ENTRIES PROVIDED -
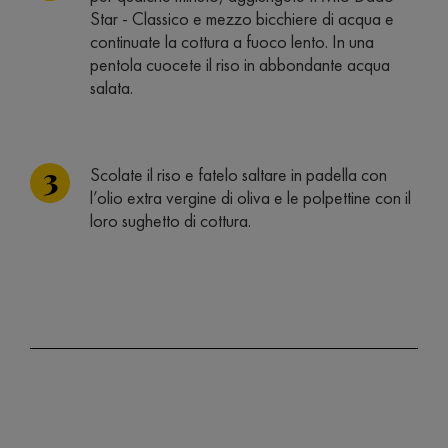
Star - Classico e mezzo bicchiere di acqua e
continuate la cottura a fuoco lento. In una
pentola cuocete il riso in abbondante acqua
salata.
Scolate il riso e fatelo saltare in padella con
l’olio extra vergine di oliva e le polpettine con il
loro sughetto di cottura.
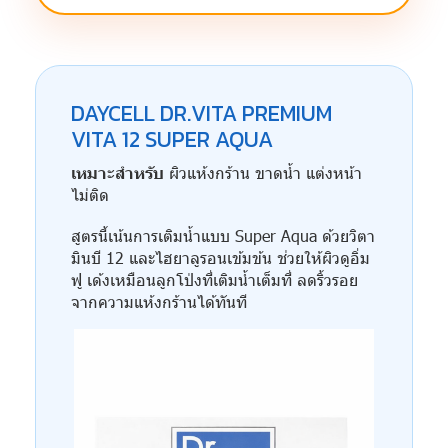
DAYCELL DR.VITA PREMIUM
VITA 12 SUPER AQUA
เหมาะสำหรับ
ผิวแห้งกร้าน ขาดน้ำ แต่งหน้า
ไม่ติด
สูตรนี้เน้นการเติมน้ำแบบ Super Aqua ด้วยวิตา
มินบี 12 และไฮยาลูรอนเข้มข้น ช่วยให้ผิวดูอิ่ม
ฟู เด้งเหมือนลูกโป่งที่เติมน้ำเต็มที่ ลดริ้วรอย
จากความแห้งกร้านได้ทันที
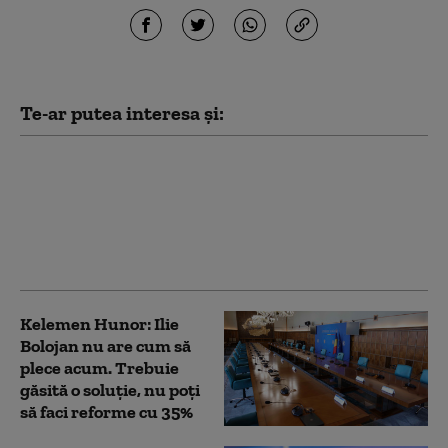
Te-ar putea interesa și:
Italia vrea să ceară
suspendarea Spaniei
din Spaţiul Schengen.
Motivul invocat de
Antonio Tajani
Kelemen Hunor: Ilie
Bolojan nu are cum să
plece acum. Trebuie
găsită o soluție, nu poți
să faci reforme cu 35%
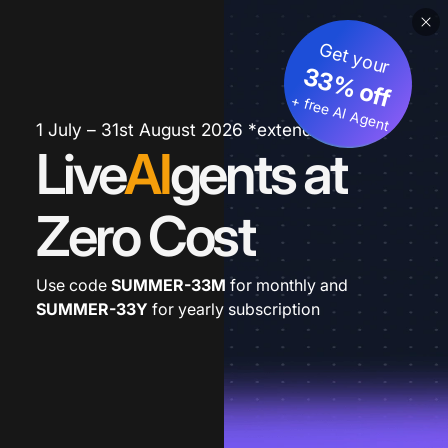
Get your
33% off
+ free AI Agent
1 July – 31st August 2026 *extended
Live
AI
gents at
Zero Cost
Use code
SUMMER-33M
for monthly and
SUMMER-33Y
for yearly subscription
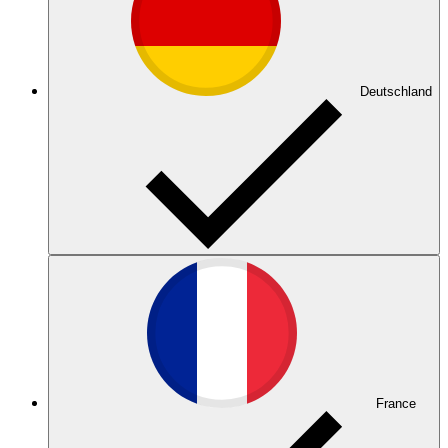
Deutschland
France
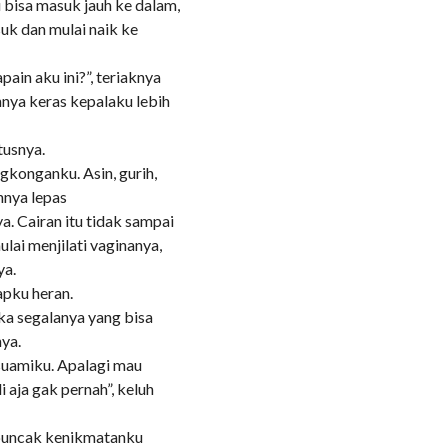
bisa masuk jauh ke dalam,
uk dan mulai naik ke
ain aku ini?”, teriaknya
ya keras kepalaku lebih
etusnya.
gkonganku. Asin, gurih,
nnya lepas
. Cairan itu tidak sampai
ulai menjilati vaginanya,
ya.
tapku heran.
ka segalanya yang bisa
nya.
suamiku. Apalagi mau
 aja gak pernah”, keluh
 puncak kenikmatanku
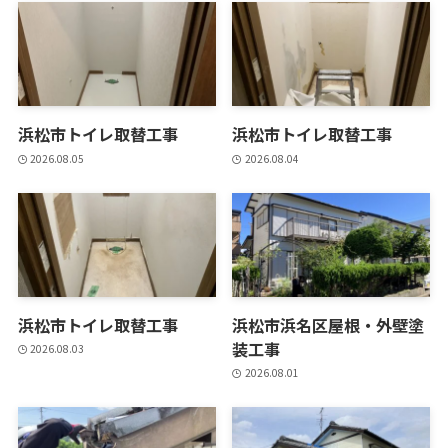
浜松市トイレ取替工事
浜松市トイレ取替工事
2026.08.05
2026.08.04
浜松市トイレ取替工事
浜松市浜名区屋根・外壁塗
装工事
2026.08.03
2026.08.01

WHAT YOU WILL DO - Retype the data above verbatim, minus images.

RESULT OF THIS TASK -
Star - Classico e mezzo bicchiere di acqua e
continuate la cottura a fuoco lento. In una
pentola cuocete il riso in abbondante acqua
salata.
Scolate il riso e fatelo saltare in padella con
l’olio extra vergine di oliva e le polpettine con il
loro sughetto di cottura.
DAYCELL DR.VITA PREMIUM
VITA 12 SUPER AQUA
เหมาะสำหรับ
ผิวแห้งกร้าน ขาดน้ำ แต่งหน้า
ไม่ติด
สูตรนี้เน้นการเติมน้ำแบบ Super Aqua ด้วยวิตา
มินบี 12 และไฮยาลูรอนเข้มข้น ช่วยให้ผิวดูอิ่ม
ฟู เด้งเหมือนลูกโป่งที่เติมน้ำเต็มที่ ลดริ้วรอย
จากความแห้งกร้านได้ทันที
Te-ar putea interesa și:
Italia vrea să ceară
suspendarea Spaniei
din Spaţiul Schengen.
Motivul invocat de
Antonio Tajani
Kelemen Hunor: Ilie
Bolojan nu are cum să
plece acum. Trebuie
găsită o soluție, nu poți
să faci reforme cu 35%
Get your
33% off
+ free AI Agent
1 July – 31st August 2026 *extended
Live
AI
gents at
Zero Cost
Use code
SUMMER-33M
for monthly and
SUMMER-33Y
for yearly subscription
Deutschland
France
bisa masuk jauh ke dalam,
uk dan mulai naik ke
ain aku ini?”, teriaknya
ya keras kepalaku lebih
etusnya.
gkonganku. Asin, gurih,
nnya lepas
. Cairan itu tidak sampai
ulai menjilati vaginanya,
ya.
tapku heran.
ka segalanya yang bisa
nya.
suamiku. Apalagi mau
 aja gak pernah”, keluh
 puncak kenikmatanku
浜松市トイレ取替工事
浜松市トイレ取替工事
2026.08.05
2026.08.04
浜松市トイレ取替工事
浜松市浜名区屋根・外壁塗
装工事
2026.08.03
2026.08.01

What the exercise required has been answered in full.